River beranjak dari duduknya, mengamati satu demi satu, sesekali mengusap sudut pakaian untuk mengecek bahannya. "Yang ini saja, apakah boleh?" Lengan pemuda bersurai cokelat itu meraih sebuah setelan berwarna hitam dengan ornamen perak yang sangat sederhana.
Sophia mengernyit, "tidak mau yang ini?" Gadis itu menunjuk salah satu setelan berwarna cokelat dengan ornamen emas, terlihat sangat elegan dan mewah. River menggeleng, "terlalu mencolok, aku kurang menyukainya." Sahutnya.
Sophia hanya mengangguk menghormati keputusan sahabatnya, gadis itu kemudian menatap pemuda berambut cokelat dengan mata menyipit. "Lalu, apalagi yang dibutuhkan? Tidak mungkin kau datang ke pesta perayaan dengan sandal bututmu itu." Kritikan Sophia yang tajam membuat Arthur meringis kasihan.
River memutar bola matanya, "biarlah, lagipula tidak ada yang melihat ke bawah." Tukasnya tak acuh. Pemuda itu masih mengamati setelan hitam di tangannya dengan semburan bunga di hatinya.
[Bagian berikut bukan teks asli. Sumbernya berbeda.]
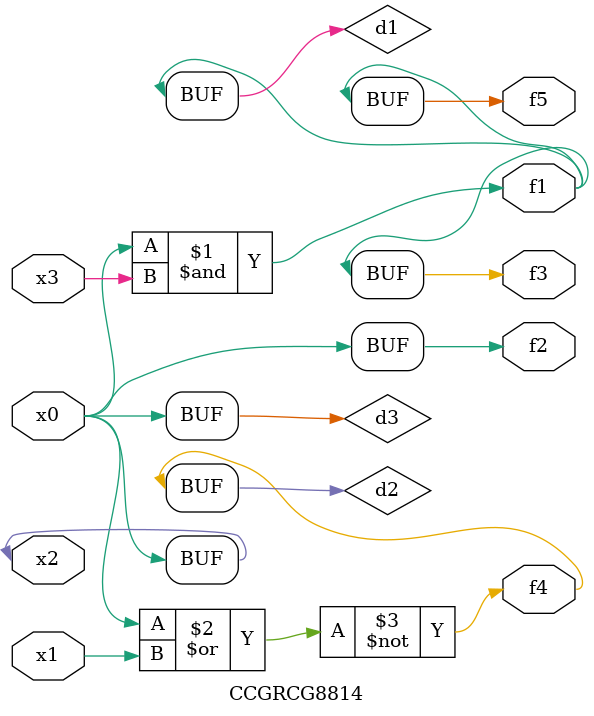
<source format=v>
module CCGRCG8814(
	input x0, x1, x2, x3,
	output f1, f2, f3, f4, f5
);

	wire d1, d2, d3;

	and (d1, x2, x3);
	nor (d2, x0, x1);
	buf (d3, x0, x2);
	assign f1 = d1;
	assign f2 = d3;
	assign f3 = d1;
	assign f4 = d2;
	assign f5 = d1;
endmodule

</source>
Arthur menepuk bahu River, "sepertinya kau benar-benar harus mencari sepatu, River."
Mendapatkan saran dua kali, River merenung. Kemudian pemuda itu mengangguk, "baiklah, aku akan mencarinya di rumah." Seberkas ingatan melintas di pikirannya, membuat River meredupkan sorot mata. "Oh iya, ibu tiriku sudah membakar semua barang-barang ayah." Gumamnya terdengar oleh Sophia dan Arthur.
Sepasang tunangan itu saling pandang, seketika Sophia membulatkan mata. "Oh, sebentar!" Gadis itu berlalu, ketika kembali ia membawa sepasang sepatu hitam butut di tangannya. "Aku menemukan ini di gudang tadi, pakailah." Ujarnya menyerahkan sepasang sepatu butut namun masih layak pakai kepada River.
Terharu, River mengusap sudut matanya yang merah dan basah. "Terima kasih." Ungkapnya tulus. Sophia mengangguk dengan wajah santai, "santai saja, omong-omong kalau bisa kembali kesini dengan pakaian dan sepatu itu tengah malam ya, aku mau mencucinya dulu agar ayah tidak curiga. Terutama sepatu itu."
Mengangguk, River menyetujuinya. Pemuda itu membungkus pakaian dan sepasang sepatu hasil pinjamnya ke dalam sebuah kain. "Semoga tidak ketahuan." Desisnya lembut. Arthur dan Sophia saling pandang, keduanya beralih menatap River dengan sorot penuh dukungan.
"Baiklah, aku pamit dulu." River menundukkan kepala, dibalas anggukan oleh Arthur dan lambaian tangan Sophia.
"Hati-hati, semoga lancar. Sampai jumpa di pesta perayaan!"
Sosok River lenyap bersama tikusnya, menyisakan Arthur dan Sophia yang memandangi punggung ringkih pemuda itu.
"Dia benar-benar melebihi ekspektasiku." Gumam Arthur takjub, Sophia mendongakkan dagu angkuh. "Benar kan, sahabatku memang keren. Firasatku mengatakan dia berhasil mengaet hati Nona muda kediaman Naois sih."
Arthur mengangguk, menyetujuinya. Saat itu juga Sophia menepuk dahinya, "sial, aku lupa memberikan tinta yang dia pesan!"